Position Embedding Module

It includes three types: relative position encoding, channel-related position encoding, and learnable position encoding. Relative position encoding is computed using trigonometric functions, channel-related position encoding is computed based on cosine distance with respect to the central electrode, and learnable position encoding embeds a trainable matrix.

CNN and Transformer Combined Model

The combined models handle spatial and temporal information separately. The CNN module is used for feature extraction, while the Transformer further processes these features for EEG classification. In the fusion model, spatial and temporal information is processed in parallel through CNN and Transformer submodules, after which features are combined for classification.

Training Settings

The study used the Adam optimizer, with the training epoch set to 50, employing a 5-fold cross-validation method to test model performance. For cross-subject training, individuals were divided into training and testing sets to achieve better adaptability and robustness.

Research Results

Classification Accuracy

The research results show that Transformer-based models perform excellently in two-class, three-class, and four-class classification tasks, achieving best accuracies of 83.31%, 74.44%, and 64.22%, respectively, outperforming other representative models. Additionally, classification accuracy improved further with the addition of the position embedding module.

Visualization Results

Through the visualization of multi-head attention layers, the study found that their attention weights displayed patterns consistent with Event-Related Desynchronization (ERD) in motor sensor regions. Especially in left and right fist motor imagery tasks, attention weights significantly enhanced in the corresponding contralateral hemisphere, aligning with previous ERD findings based on spectral analysis, indicating that the Transformer model can reveal neural mechanisms in motor imagery tasks.

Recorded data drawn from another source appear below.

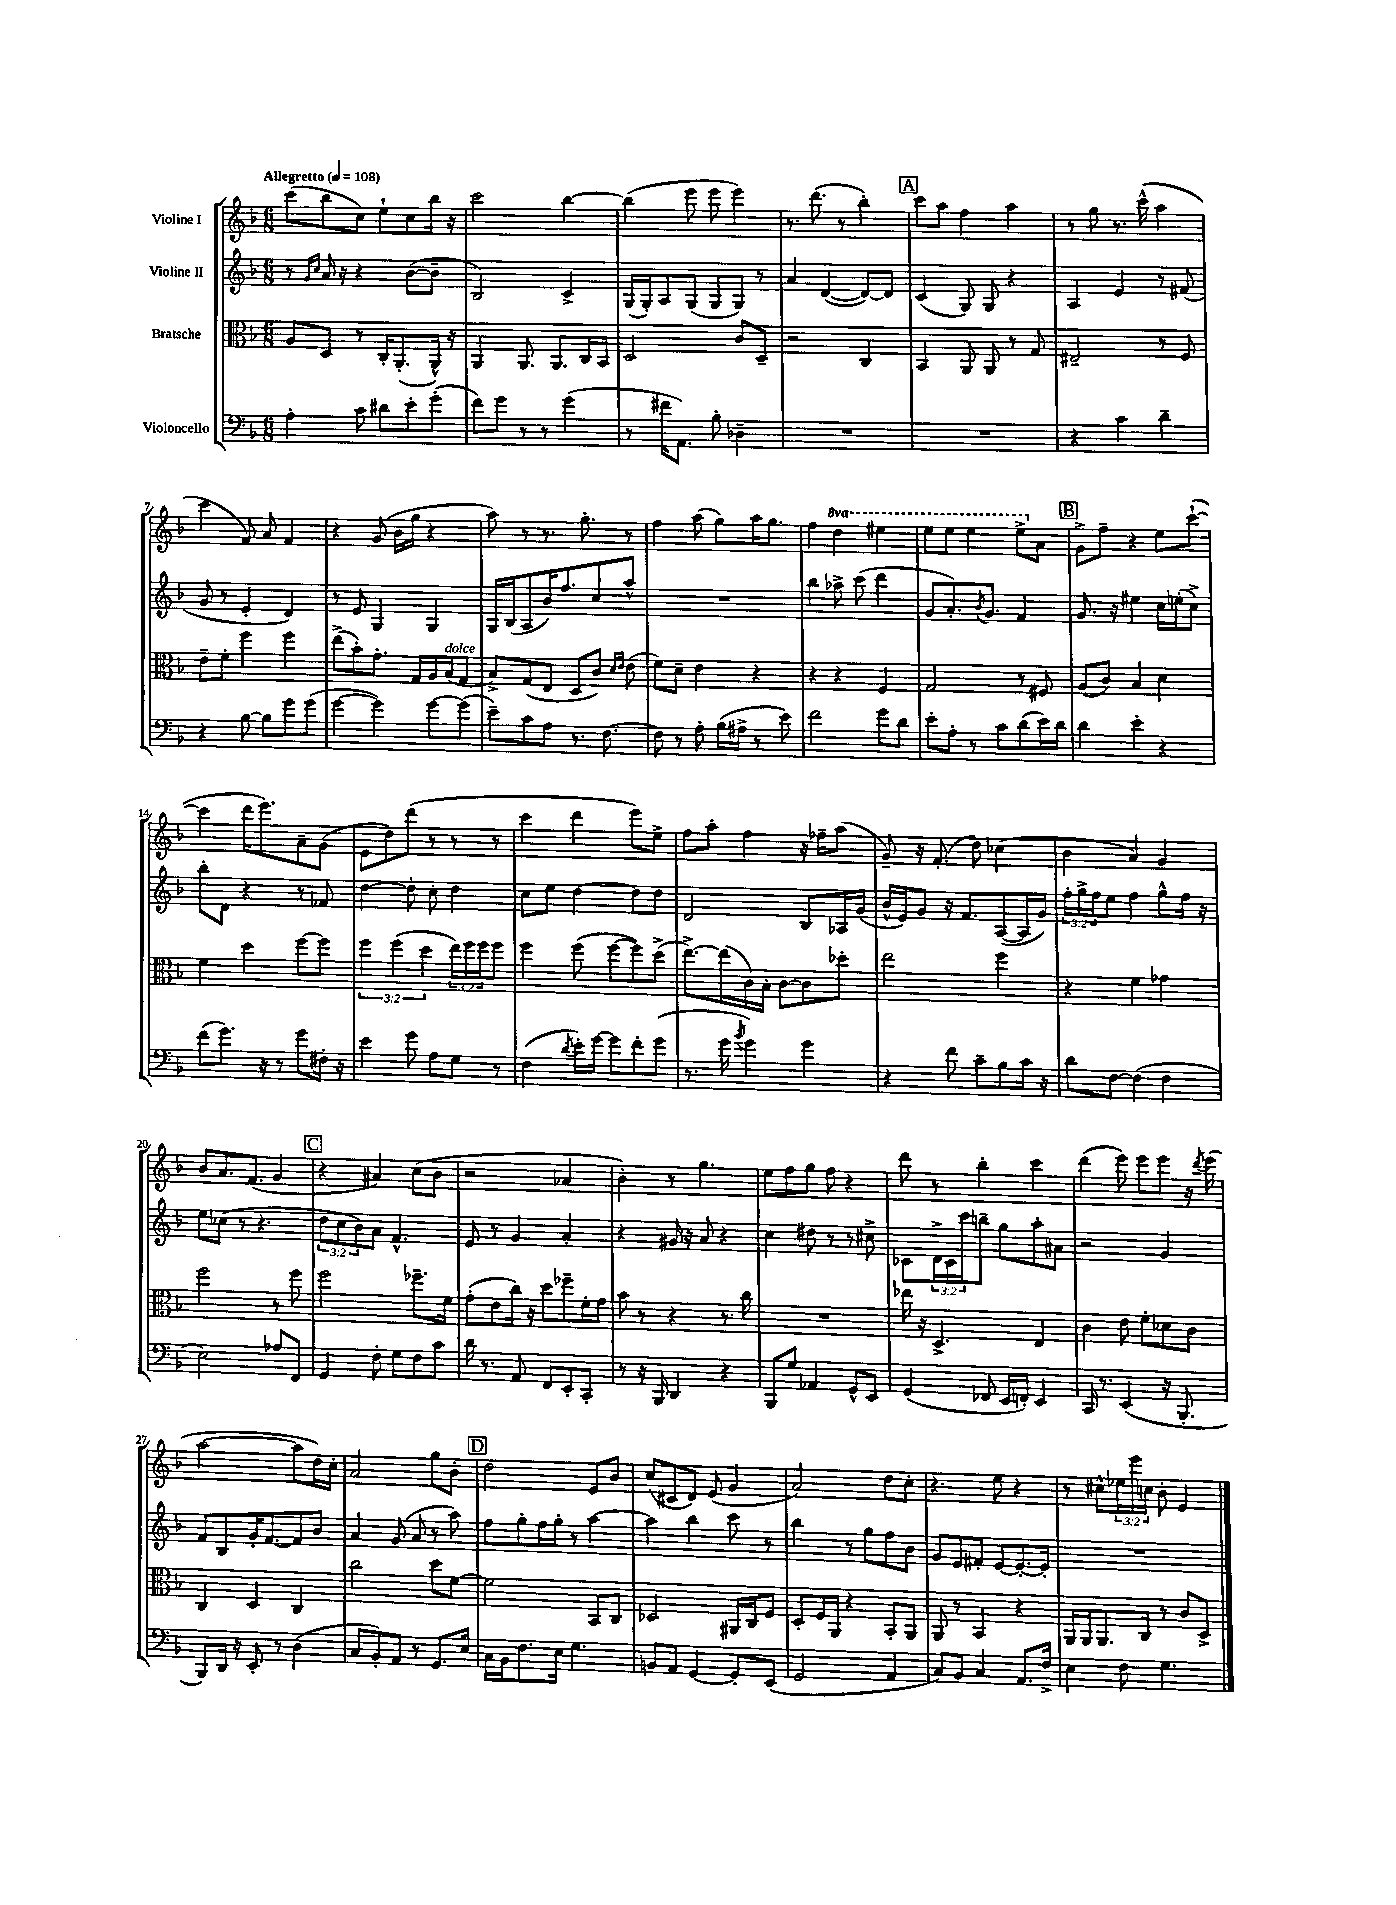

**kern	**kern	**kern	**kern
*staff4	*staff3	*staff2	*staff1
*clefF4	*clefC3	*clefG2	*clefG2
*k[b-]	*k[b-]	*k[b-]	*k[b-]
*M6/8	*M6/8	*M6/8	*M6/8
*MM108	*MM108	*MM108	*MM108
4A'	8A	8r	(8ccc
.	.	16qqg	.
.	.	16qqcc	.
.	8D	16a	8bb-
.	.	16r	.
8c	8r	4r	8cc)
8d#	16C'	.	8ee`
.	(8.AA'	.	.
8e'	.	([8b-	8cc
(8g'	16AA^^)	8b-~]	16bb-
.	16r	.	16r
=	=	=	=
8f)	4AA	2B-)	2ccc
8g	.	.	.
8r	8.AA	.	.
8r	.	.	.
.	8.AA	.	.
(4g	.	4c^	[4bb-
.	16C	.	.
.	16BB-	.	.
=	=	=	=
8r	2D	(16G	(4bb-]
.	.	16G')	.
16f#	.	8A	.
8.AA)	.	.	.
.	.	(8G	8eee
8B-'	.	8G	8eee
4D-~	8c	8G)	4eee)
.	8D~	8r	.
=	=	=	=
2.r	2r	4a	8.r
.	.	.	(8.ddd
.	.	([4d	.
.	.	.	8r
.	4C	8d_)	4bb-')
.	.	8d]	.
=	=	=	=
2.r	4BB-	(4c	8ccc
.	.	.	8aa
.	8AA	8G)	4ff
.	8AA	8G	.
.	8r	4r	4aa
.	8G	.	.
=	=	=	=
4r	2E#~	4A	8r
.	.	.	8gg
4c	.	4e	8.r
.	.	.	(16ccc^^
4d~	8r	8r	4aa
.	8F	(8f#	.
=	=	=	=
4r	8e~	8g	4ccc
.	8f'	8r	.
[8B-	4ff	4e'	8f)
8B-]	.	.	8a
8g	4ff	4d)	4f
(8g	.	.	.
=	=	=	=
[4g	(8ee^	8r	4r
.	8b-')	8e	.
4g])	8.g'	4G	(8g
.	.	.	16b-
.	16G	.	16gg
[8g	16A	4G	4r
.	(16B-	.	.
(8g]	8G	.	.
=	=	=	=
8e~)	8B-^)	16G	8aa)
.	.	(16B-	.
8c	(8G	8A	8r
8A	8E	16b-)	8.r
.	.	8.ff	.
8.r	8D	.	.
.	.	.	8.gg'
.	8c)	8cc	.
[8.F	.	.	.
.	16qqd	.	.
.	16qqe	.	.
.	(8e	8aa^^	8r
=	=	=	=
8F]	8f)	2.r	4ff
8r	8d~	.	.
8A'	4e	.	(8aa
(16B-	.	.	8gg)
16A#^	.	.	.
8r	4r	.	16aa
.	.	.	8.gg
8e)	.	.	.
=	=	=	=
2f	4r	4bb-	4ff
.	4r	8aa-^	4ddd
.	.	(8ccc	.
8g	4F	4ddd	4eee#
8d	.	.	.
=	=	=	=
8e'	2G	8g	8eee
8A'	.	8.a')	8eee
8r	.	.	4eee
.	.	8qb-	.
.	.	8.g	.
8c	.	.	.
(8d	8r	4f	8eee^
16e)	8F#	.	8a
16d	.	.	.
=	=	=	=
4d	(8A	8.g	8g^
.	8c)	.	8ff~
.	.	16r	.
4e'	4B-	4ee#	4r
4r	4d	16cc	8ee
.	.	(16ee'	.
.	.	8cc^)	([8ccc`
=	=	=	=
(8f	4f	8bb-'	4ccc]
8.g)	.	8d	.
.	4dd	4r	16ddd
16r	.	.	8.eee)
8r	.	.	.
8g	[8ff	8r	8a~
16F#'	8ff]	8f-	(8g
16r	.	.	.
=	=	=	=
4e	6ff	[4dd	8e
.	.	.	8dd)
.	(6ff	.	.
8g	.	8dd']	(8ddd
.	6dd	.	.
8A	.	8cc'	8r
8G	24ee)	4dd	8r
.	24ff	.	.
.	24ff	.	.
8r	8ff	.	8r
=	=	=	=
(4F	4ff	8cc	4ccc
.	.	8ee	.
8qd	.	.	.
16e')	(8ff	[4dd	4ddd
[16g	.	.	.
8g]	[8ff	.	.
8f'	8ff])	8dd]	8eee)
(8g	(8dd^	8dd	8ee^
=	=	=	=
8.r	[8.ee^)	2d	8ff
.	.	.	8aa'
16g	(16ee]	.	.
8qb-	.	.	.
4g)	16c)	.	4ff
.	16B-'	.	.
.	[8c	.	.
4g	8c]	8B-	16r
.	.	.	16ff-~
.	8dd-'	16A-	(8aa
.	.	(16g	.
=	=	=	=
4r	2ee	16b-^^	8g~)
.	.	16e)	.
.	.	8g	16r
.	.	.	(8.f'
8f	.	16r	.
.	.	8.f	.
8c~	.	.	8dd)
8B-	4ff	([8A	(4cc-
16c	.	16A]	.
16r	.	16g)	.
=	=	=	=
8d	4r	24ff'	4b-
.	.	24gg^	.
.	.	24ff	.
[8F	.	8ee	.
(4F]	4f	4ff	4a)
4F	4g-	8gg^^	4g
.	.	16ff	.
.	.	16r	.
=	=	=	=
2E)	2ff	8ee	8b-
.	.	(8cc-	8.a
.	.	8r	.
.	.	.	(8.f
.	.	4.r	.
8A-	8r	.	4g
8FF	8ff	.	.
=	=	=	=
4GG	2ff	12dd	4r
.	.	12cc	.
.	.	12b-)	.
8F'	.	8a	4a#)
8G	.	4.f^^	.
8F	8.ff-~	.	(8cc
8c	.	.	8b-
.	16f	.	.
=	=	=	=
16d	(8g'	8e	2r
8.r	.	.	.
.	8e	8r	.
8AA	16cc)	4g	.
.	16r	.	.
8FF	8dd	.	.
8EE'	8ff-~	4a'	4a-
8CC'	16f'	.	.
.	16g	.	.
=	=	=	=
8r	8b-	4r	4b-')
16r	8r	.	.
16BBB-	.	.	.
4DD	4r	16g#	8r
.	.	16r	.
.	.	8a	4.gg
4r	8.r	4r	.
.	16cc	.	.
=	=	=	=
8BBB-	2.r	4cc	8ee
8G	.	.	8ff
4AA-	.	8dd#	8gg
.	.	8r	8ff
8GG^^	.	8r	4r
8EE	.	8cc#^	.
=	=	=	=
(4GG	16ee-	8c-	8ddd
.	16r	.	.
.	4.D^	24d^	8r
.	.	24c-	.
.	.	24ccc	.
8FF-	.	8bb~	4bb-'
16EE	.	8gg	.
16FF')	.	.	.
4EE	4E	8aa'	4ccc
.	.	8a#	.
=	=	=	=
16CC	4c	2r	(4ddd
8.r	.	.	.
(4EE	8e	.	8eee)
.	8f'	.	8eee
16r	8d-	4g	8eee
8.BBB-'	.	.	.
.	8c	.	16r
.	.	.	8qddd
.	.	.	(16eee
=	=	=	=
8BBB-)	4C	8f	[2aa
16DD	.	8B-	.
16r	.	.	.
8EE'	4D	16g'	.
.	.	[8.f	.
8r	.	.	.
(4D	4C	8f]	8aa]
.	.	8b-	16dd)
.	.	.	16cc'
=	=	=	=
8C	2cc	4a	2a
8BB-')	.	.	.
8AA	.	(8g	.
8r	.	8a	.
8.GG	8dd	8r	8gg
.	[8f	8aa)	8b-'
16E	.	.	.
=	=	=	=
16C	2f]	8ff	2dd
16BB-	.	.	.
8.F	.	8gg'	.
.	.	16ff	.
16E	.	16gg'	.
4.G	.	8r	.
.	8BB-	[4aa	8e
.	8C	.	8b-
=	=	=	=
8BB	2D-	4aa]	(8cc
8AA	.	.	8c#
[4GG	.	4bb-	8d)
.	.	.	(8e
8GG']	16AA#	8ccc	4g
.	16C	.	.
(8EE	8F	8r	.
=	=	=	=
2GG	8D'	4bb-	2a)
.	16F	.	.
.	16AA	.	.
.	4r	8r	.
.	.	8gg	.
4AA	8BB-'	8ff	8dd
.	8AA	8b-	8cc'
=	=	=	=
8C)	8AA	8g	4.r
8BB-	8r	8e	.
4C	4BB-	8f#'	.
.	.	[8e	8ee
8.AA	4r	8.e'_	4r
16F^	.	16e']	.
=	=	=	=
4E	16AA	2.r	8r
.	16AA	.	.
.	8.AA	.	8cc#^^
8F	.	.	24ee-
.	.	.	24eee
.	16C	.	.
.	.	.	24cc
4.G	8r	.	8b-'
.	8c	.	4e
.	8D^	.	.
==	==	==	==
*-	*-	*-	*-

Research Conclusions and Significance

This paper proposes a Transformer-based EEG classification method combining spatiotemporal information and deep learning networks, specifically designing five different models for motor imagery tasks. The research results indicate that the Transformer model performs excellently in EEG classification tasks, and the visualization results demonstrate its potential in revealing neural mechanisms within EEG data. This method not only has broad application prospects in BCI systems but also can be applied to disease diagnosis and other EEG data-based classification tasks.